Il n’avait pas tort puisque la ferme, rachetée par Jean du Chatenet, le cousin d’Aymar du Chatenet, il y a une dizaine d’années, est à nouveau ouverte au public après de colossales restaurations. « C’est un lieu de vie et l’atelier de Fernand Léger. Ici, c’est le grand tilleul, l’arbre préféré de Léger selon Blaise Cendrars qui raconte que le peintre le touchait tous les matins », explique Jean du Chatenet devant l’arbre qui ombrage toujours la terrasse de la maison. Nadia qui n’est acceptée ici qu’après la mort de Jeanne, la première femme de Léger, y fera son domaine, comprenant qu’il s’agit d’un espace à la source de la création du peintre comme en témoigne l’immense mosaïque la Fermière et la Vache qui orne le pignon du bâtiment qui abrite le musée Léger. Un lieu de mémoire où se croisent subtilement la petite et la grande histoire, liées par le sentiment de profonde amitié.
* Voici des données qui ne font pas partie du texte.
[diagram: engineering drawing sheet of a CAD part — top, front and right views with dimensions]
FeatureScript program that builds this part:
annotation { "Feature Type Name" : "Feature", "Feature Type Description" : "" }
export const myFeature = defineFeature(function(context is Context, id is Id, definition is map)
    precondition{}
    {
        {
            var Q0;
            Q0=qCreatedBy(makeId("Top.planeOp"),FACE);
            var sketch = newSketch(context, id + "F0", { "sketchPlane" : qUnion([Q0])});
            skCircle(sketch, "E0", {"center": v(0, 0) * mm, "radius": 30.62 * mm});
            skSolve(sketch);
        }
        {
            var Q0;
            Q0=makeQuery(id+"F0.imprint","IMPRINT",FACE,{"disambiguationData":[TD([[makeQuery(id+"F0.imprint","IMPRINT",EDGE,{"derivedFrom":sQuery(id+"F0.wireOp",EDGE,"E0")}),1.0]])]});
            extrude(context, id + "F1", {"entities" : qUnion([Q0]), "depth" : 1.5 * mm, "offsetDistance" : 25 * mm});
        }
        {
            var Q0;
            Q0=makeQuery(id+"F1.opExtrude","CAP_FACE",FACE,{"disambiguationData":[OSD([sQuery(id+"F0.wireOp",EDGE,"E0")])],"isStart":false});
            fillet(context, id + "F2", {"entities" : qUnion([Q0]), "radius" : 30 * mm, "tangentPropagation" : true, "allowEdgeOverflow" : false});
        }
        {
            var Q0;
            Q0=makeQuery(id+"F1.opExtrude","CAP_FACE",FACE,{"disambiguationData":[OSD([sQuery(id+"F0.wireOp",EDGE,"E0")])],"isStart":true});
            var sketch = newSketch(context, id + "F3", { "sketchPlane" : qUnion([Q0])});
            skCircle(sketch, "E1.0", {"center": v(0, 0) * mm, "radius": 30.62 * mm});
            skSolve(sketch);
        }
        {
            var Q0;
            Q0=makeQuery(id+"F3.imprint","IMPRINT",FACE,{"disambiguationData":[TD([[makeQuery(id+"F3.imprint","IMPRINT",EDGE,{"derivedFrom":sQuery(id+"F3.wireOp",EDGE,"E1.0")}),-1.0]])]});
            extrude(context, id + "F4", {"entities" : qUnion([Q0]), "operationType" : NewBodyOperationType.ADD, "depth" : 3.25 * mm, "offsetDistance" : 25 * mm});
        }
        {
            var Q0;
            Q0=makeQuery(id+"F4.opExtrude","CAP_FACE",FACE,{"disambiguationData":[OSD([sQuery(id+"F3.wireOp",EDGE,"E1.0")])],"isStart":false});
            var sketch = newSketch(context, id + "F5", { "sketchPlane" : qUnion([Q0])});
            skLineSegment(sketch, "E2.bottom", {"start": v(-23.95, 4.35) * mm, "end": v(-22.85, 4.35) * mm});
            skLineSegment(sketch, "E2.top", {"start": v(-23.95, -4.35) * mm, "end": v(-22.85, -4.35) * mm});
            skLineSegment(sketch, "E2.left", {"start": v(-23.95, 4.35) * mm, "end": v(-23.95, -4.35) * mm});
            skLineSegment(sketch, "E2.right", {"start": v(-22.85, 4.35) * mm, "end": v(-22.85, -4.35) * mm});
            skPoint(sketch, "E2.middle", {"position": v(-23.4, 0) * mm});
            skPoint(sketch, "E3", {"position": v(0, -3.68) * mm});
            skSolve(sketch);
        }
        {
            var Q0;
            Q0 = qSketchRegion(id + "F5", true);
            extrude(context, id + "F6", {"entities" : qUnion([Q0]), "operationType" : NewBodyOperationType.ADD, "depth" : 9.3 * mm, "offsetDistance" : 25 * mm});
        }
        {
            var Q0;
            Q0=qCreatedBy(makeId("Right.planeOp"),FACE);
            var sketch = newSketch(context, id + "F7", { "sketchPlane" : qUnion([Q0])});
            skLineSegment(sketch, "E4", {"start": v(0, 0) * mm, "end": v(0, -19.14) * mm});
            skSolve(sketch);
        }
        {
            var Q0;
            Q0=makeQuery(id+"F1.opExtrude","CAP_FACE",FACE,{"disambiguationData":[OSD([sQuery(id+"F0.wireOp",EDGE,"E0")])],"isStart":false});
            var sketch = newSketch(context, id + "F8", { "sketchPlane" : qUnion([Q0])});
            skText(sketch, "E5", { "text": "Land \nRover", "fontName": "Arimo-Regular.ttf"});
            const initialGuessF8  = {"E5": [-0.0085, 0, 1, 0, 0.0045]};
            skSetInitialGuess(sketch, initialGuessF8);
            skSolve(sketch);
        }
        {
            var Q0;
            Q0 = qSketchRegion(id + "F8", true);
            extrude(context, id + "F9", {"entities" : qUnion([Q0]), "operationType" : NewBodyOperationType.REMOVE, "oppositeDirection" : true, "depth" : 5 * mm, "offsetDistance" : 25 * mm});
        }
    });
Daniel Wallard a déjà fait l’objet de plusieurs expositions, notamment « Daniel Wallard photographe » au musée Villa Montebello de Trouville en 2015, ou la plus récente « Daniel Wallard, l’ami photographe » à l’Espace musée Charles Léandre de Condé-sur-Noireau dans le Calvados en 2018, orchestrées par Dominique Wallard Thomasson, sa femme, qui mène toujours à Trouville une action de conservation et de valorisation de l’œuvre de son époux, et l’historien d’art Benoît Noël, auteur de l’ouvrage « Daniel Wallard, photographe clandestin, réputé pharmacien » (2016) où l’on peut lire cette citation de Dominique Wallard : « Daniel me racontait à quel point c’était invraisemblable. Fernand pouvait peindre dix fois dans la même journée, la même gouache qu’il dédicaçait parfois à L’Amigo Daniel. »
À visiter : La Ferme de la Bougonnière, Ferme-musée Fernand Léger 14140 Lisores (sur rendez-vous).
Pour aller plus loin : « Nadia Léger, l’histoire extraordinaire d’une femme de l’ombre » sous la direction d’Aymar du Chatenet, IMAV Éditions, 2019, 616 p., 150 €.